Liputan6.com, Jakarta Ketegangan geopolitik global yang meningkat pasca serangan Amerika Serikat terhadap tiga situs nuklir di Iran turut memberi tekanan pada pasar saham global, termasuk Indonesia.
Terkait kondisi ini, Strategy & Planning Kiwoom Sekuritas Indonesia, Oktavianus Audi, VP Marketing menilai eskalasi konflik ini dapat memicu volatilitas di pasar saham, terutama jika terjadi balasan dari sekutu Iran yang berujung pada penutupan Selat Hormuz jalur penting distribusi minyak dunia.
“Kami berpandangan seiring dengan tensi yang meningkat paska penyerangan AS terhadap 3 situs nuklir di Iran dan juga penutupan Selat Hormuz cenderung mendorong volatilitas pasar saham,” ujar Oktavianus kepada Liputan6.com, Selasa (24/6/2025).
Hal ini seiring dengan kekhawatiran dampak keberlanjutan, khususnya terhadap kenaikan inflasi global disebabkan kenaikan harga minyak mentah dan berujung pada perlambatan ekonomi global jika terjadi eskalasi balasan dari sekutu Iran.
IHSG akan Bergerak Moderat
Dalam situasi tersebut, Oktavianus memperkirakan Indeks Harga Saham Gabungan (IHSG) akan bergerak moderat pada rentang 6.650 hingga 7.000 dalam jangka pendek hingga menengah.
Kinerja indeks akan sangat bergantung pada arah lanjutan dari tensi geopolitik dan dampaknya terhadap harga komoditas energi, terutama minyak mentah.
Oktavianus juga menambahkan sektor energi dan barang baku menjadi dua sektor yang potensial untuk dilirik investor dalam jangka pendek, seiring kenaikan harga minyak dan emas sebagai aset safe haven.
“Kami berpandangan dalam jangka pendek hingga menengah, emiten dari sektor energi (oil & gas) akan terdampak positif pada kenaikan harga global.
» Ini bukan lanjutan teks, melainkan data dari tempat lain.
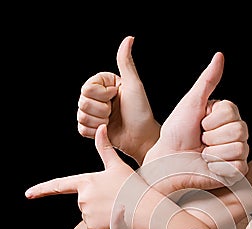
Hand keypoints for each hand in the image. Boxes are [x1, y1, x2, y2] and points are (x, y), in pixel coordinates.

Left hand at [25, 125, 133, 228]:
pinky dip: (104, 228)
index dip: (42, 190)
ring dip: (102, 217)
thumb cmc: (133, 187)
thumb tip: (101, 128)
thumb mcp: (118, 167)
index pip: (60, 185)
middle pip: (85, 204)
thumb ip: (105, 149)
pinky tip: (116, 221)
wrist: (144, 209)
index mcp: (87, 181)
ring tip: (118, 210)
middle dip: (97, 205)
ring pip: (90, 217)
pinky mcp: (92, 226)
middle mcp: (83, 197)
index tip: (29, 194)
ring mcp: (86, 213)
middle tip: (115, 201)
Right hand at [77, 35, 159, 164]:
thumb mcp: (134, 85)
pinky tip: (106, 129)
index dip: (101, 95)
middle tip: (114, 111)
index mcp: (104, 84)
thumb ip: (126, 62)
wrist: (142, 138)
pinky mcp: (92, 128)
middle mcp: (97, 97)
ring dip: (99, 121)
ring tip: (112, 121)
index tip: (116, 96)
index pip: (87, 87)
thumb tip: (129, 39)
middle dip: (101, 110)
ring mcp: (93, 113)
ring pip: (81, 115)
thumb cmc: (141, 112)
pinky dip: (94, 131)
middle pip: (82, 101)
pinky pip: (81, 129)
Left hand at [141, 52, 248, 193]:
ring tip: (202, 154)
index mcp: (226, 116)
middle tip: (200, 141)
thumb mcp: (191, 103)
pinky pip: (238, 166)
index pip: (232, 112)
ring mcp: (236, 153)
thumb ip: (207, 81)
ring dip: (214, 153)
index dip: (211, 120)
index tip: (199, 124)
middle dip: (212, 136)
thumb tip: (219, 56)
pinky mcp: (235, 172)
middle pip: (239, 130)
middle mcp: (234, 133)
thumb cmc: (175, 133)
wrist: (168, 162)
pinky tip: (209, 166)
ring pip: (239, 148)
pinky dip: (219, 167)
Kami memperkirakan jika eskalasi berlanjut maka minyak mentah dapat meningkat 30% dan emas berpotensi membentuk new all time dengan target $3.500 per toz,” jelasnya.
Strategi Investasi
Untuk strategi investasi, Kiwoom Sekuritas merekomendasikan investor memanfaatkan momentum jangka pendek dengan melakukan trading buy pada saham-saham tematik yang terdampak positif, seperti MEDC dengan target harga Rp1.590 dan PTRO dengan target harga Rp3.200.
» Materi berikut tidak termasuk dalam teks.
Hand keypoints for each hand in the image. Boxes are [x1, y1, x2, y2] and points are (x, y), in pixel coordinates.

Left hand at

Meski begitu, Oktavianus juga mengingatkan jika eskalasi berlanjut dalam jangka panjang, kenaikan harga minyak justru bisa memperburuk prospek ekonomi global. Ketergantungan Indonesia terhadap impor BBM dan beban subsidi dapat mendorong inflasi, menahan suku bunga tinggi, dan menekan daya beli masyarakat.